How not to have to type "bundle exec" using Bundler binstubs & chruby?

1k Views Asked by At

I'm using chruby to manage my Ruby versions, and Bundler's binstubs to avoid having to type "bundle exec". I'm running into issues I don't totally understand. Here's what I get when I try to run the test suite in our (Rails 4, Ruby 2.2.2) application:

$ rspec             
/Users/duncanmalashock/.rubies/ruby-2.2.2/lib/ruby/2.2.0/rubygems/core_ext/kernel_require.rb:54:in `require': cannot load such file -- simplecov (LoadError)
    from /Users/duncanmalashock/.rubies/ruby-2.2.2/lib/ruby/2.2.0/rubygems/core_ext/kernel_require.rb:54:in `require'
    from /Users/duncanmalashock/ruby_projects/platform/spec/spec_helper.rb:3:in `<top (required)>'
    from /Users/duncanmalashock/.rubies/ruby-2.2.2/lib/ruby/2.2.0/rubygems/core_ext/kernel_require.rb:54:in `require'
    from /Users/duncanmalashock/.rubies/ruby-2.2.2/lib/ruby/2.2.0/rubygems/core_ext/kernel_require.rb:54:in `require'
    from /Users/duncanmalashock/ruby_projects/platform/spec/controllers/admin/admin_controller_spec.rb:1:in `<top (required)>'
    from /Users/duncanmalashock/.gem/ruby/2.2.2/gems/rspec-core-3.3.2/lib/rspec/core/configuration.rb:1327:in `load'
    from /Users/duncanmalashock/.gem/ruby/2.2.2/gems/rspec-core-3.3.2/lib/rspec/core/configuration.rb:1327:in `block in load_spec_files'
    from /Users/duncanmalashock/.gem/ruby/2.2.2/gems/rspec-core-3.3.2/lib/rspec/core/configuration.rb:1325:in `each'
    from /Users/duncanmalashock/.gem/ruby/2.2.2/gems/rspec-core-3.3.2/lib/rspec/core/configuration.rb:1325:in `load_spec_files'
    from /Users/duncanmalashock/.gem/ruby/2.2.2/gems/rspec-core-3.3.2/lib/rspec/core/runner.rb:102:in `setup'
    from /Users/duncanmalashock/.gem/ruby/2.2.2/gems/rspec-core-3.3.2/lib/rspec/core/runner.rb:88:in `run'
    from /Users/duncanmalashock/.gem/ruby/2.2.2/gems/rspec-core-3.3.2/lib/rspec/core/runner.rb:73:in `run'
    from /Users/duncanmalashock/.gem/ruby/2.2.2/gems/rspec-core-3.3.2/lib/rspec/core/runner.rb:41:in `invoke'
    from /Users/duncanmalashock/.gem/ruby/2.2.2/gems/rspec-core-3.3.2/exe/rspec:4:in `<top (required)>'
    from /Users/duncanmalashock/.gem/ruby/2.2.2/bin/rspec:23:in `load'
    from /Users/duncanmalashock/.gem/ruby/2.2.2/bin/rspec:23:in `<main>'

When I run $ bundle exec rspec, the suite runs correctly.

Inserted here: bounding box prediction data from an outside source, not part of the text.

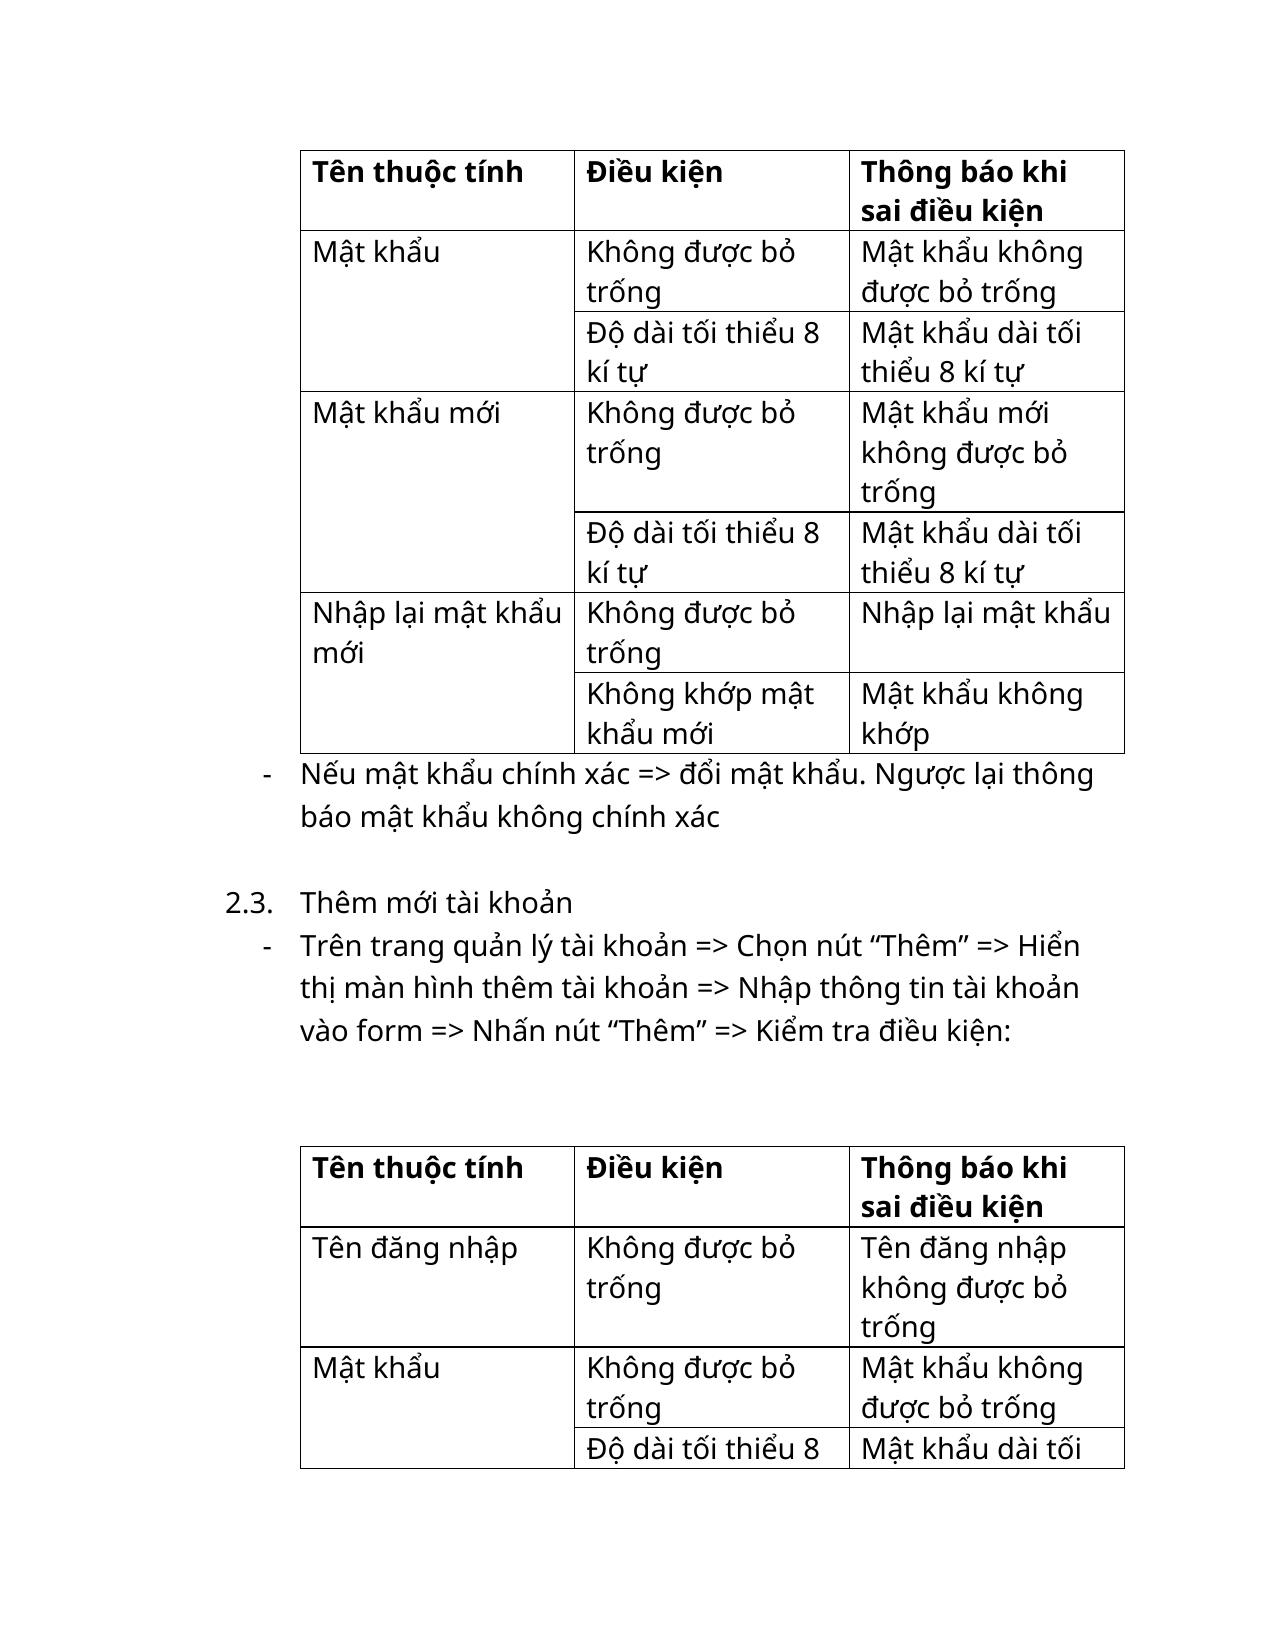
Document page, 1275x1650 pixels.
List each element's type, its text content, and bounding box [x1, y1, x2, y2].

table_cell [575, 1428, 849, 1468]
table_header Điều kiện [575, 1147, 849, 1226]
table_header Thông báo khi sai điều kiện [850, 1147, 1124, 1226]
table_cell Nhập lại mật khẩu [850, 593, 1124, 672]
table_cell Mật khẩu không khớp [850, 673, 1124, 753]
table_cell Mật khẩu không được bỏ trống [850, 231, 1124, 311]
list Trên trang quản lý tài khoản => Chọn nút “Thêm” => Hiển thị màn hình thêm tài khoản => Nhập thông tin tài khoản vào form => Nhấn nút “Thêm” => Kiểm tra điều kiện: [262, 925, 1125, 1127]
table_cell Không được bỏ trống [575, 392, 849, 511]
table_cell Độ dài tối thiểu 8 kí tự [575, 513, 849, 592]
table_cell Mật khẩu không được bỏ trống [850, 1348, 1124, 1427]
table_cell Mật khẩu mới không được bỏ trống [850, 392, 1124, 511]
table_header Tên thuộc tính [301, 151, 574, 230]
table_header Điều kiện [575, 151, 849, 230]
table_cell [850, 1428, 1124, 1468]
table_cell Tên đăng nhập không được bỏ trống [850, 1228, 1124, 1346]
table_cell Không được bỏ trống [575, 1348, 849, 1427]
table_cell Độ dài tối thiểu 8 kí tự [575, 312, 849, 391]
list Thêm mới tài khoản [225, 882, 1125, 922]
table_cell Không khớp mật khẩu mới [575, 673, 849, 753]
table_cell Mật khẩu mới [301, 392, 574, 592]
table_cell Không được bỏ trống [575, 593, 849, 672]
table_cell Tên đăng nhập [301, 1228, 574, 1346]
table_cell Nhập lại mật khẩu mới [301, 593, 574, 753]
table_cell Mật khẩu [301, 1348, 574, 1468]
table_header Thông báo khi sai điều kiện [850, 151, 1124, 230]
table_header Tên thuộc tính [301, 1147, 574, 1226]
table_cell Không được bỏ trống [575, 1228, 849, 1346]
table_cell Không được bỏ trống [575, 231, 849, 311]
table_cell Mật khẩu [301, 231, 574, 391]
table_cell Mật khẩu dài tối thiểu 8 kí tự [850, 312, 1124, 391]
list Nếu mật khẩu chính xác => đổi mật khẩu. Ngược lại thông báo mật khẩu không chính xác [262, 754, 1125, 836]
table_cell Mật khẩu dài tối thiểu 8 kí tự [850, 513, 1124, 592]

I've been looking into postmodern's gem_home, and have installed it, but it's not giving me the results I'm looking for. I'm using zsh on OSX Yosemite.

in .zshrc:

source /usr/local/share/chruby/chruby.sh
source '/usr/local/share/chruby/auto.sh'
source /usr/local/share/gem_home/gem_home.sh

export PATH=./.bundle/bin:$PATH
alias b='bundle install --path .bundle/gems --binstubs .bundle/bin'
2

There are 2 best solutions below

0
On BEST ANSWER

Just install the simplecov gem in your system (simply do: gem install simplecov) and run your test again. It will work.

But, it's a better practice to use bundle exec to run the rake or rspec commands. Because that way, you would ensure that the command is running in the context of your Gemfile.

You can add these aliases to your .zshrc file:

alias ber="bundle exec rspec"
alias be="bundle exec"

And, then run your rspec tests like this:

ber

or,

be rspec
0
On

Your problem is that bundler has installed simplecov local to the project and you are trying to run the system global rspec. That is going to look for simplecov in the system ruby library location. Using a Ruby language version manager is not going to change this behaviour. It will just use the versioned ruby's library location instead.

If you wish your versioned Ruby to use rspec and simplecov together then you need to install simplecov in your versioned ruby using whatever tool equivalent to gem that is provided.

I am not sure why you find running bundle exec of great import. One can always create an alias in .bashrc or .bash_profile. I have two for bundle exec, one is be and the other bexec. I also have aliases for bundle exec rails (brails) and bundle exec rake (break). In practice I find that these are really little different than running the customary commands.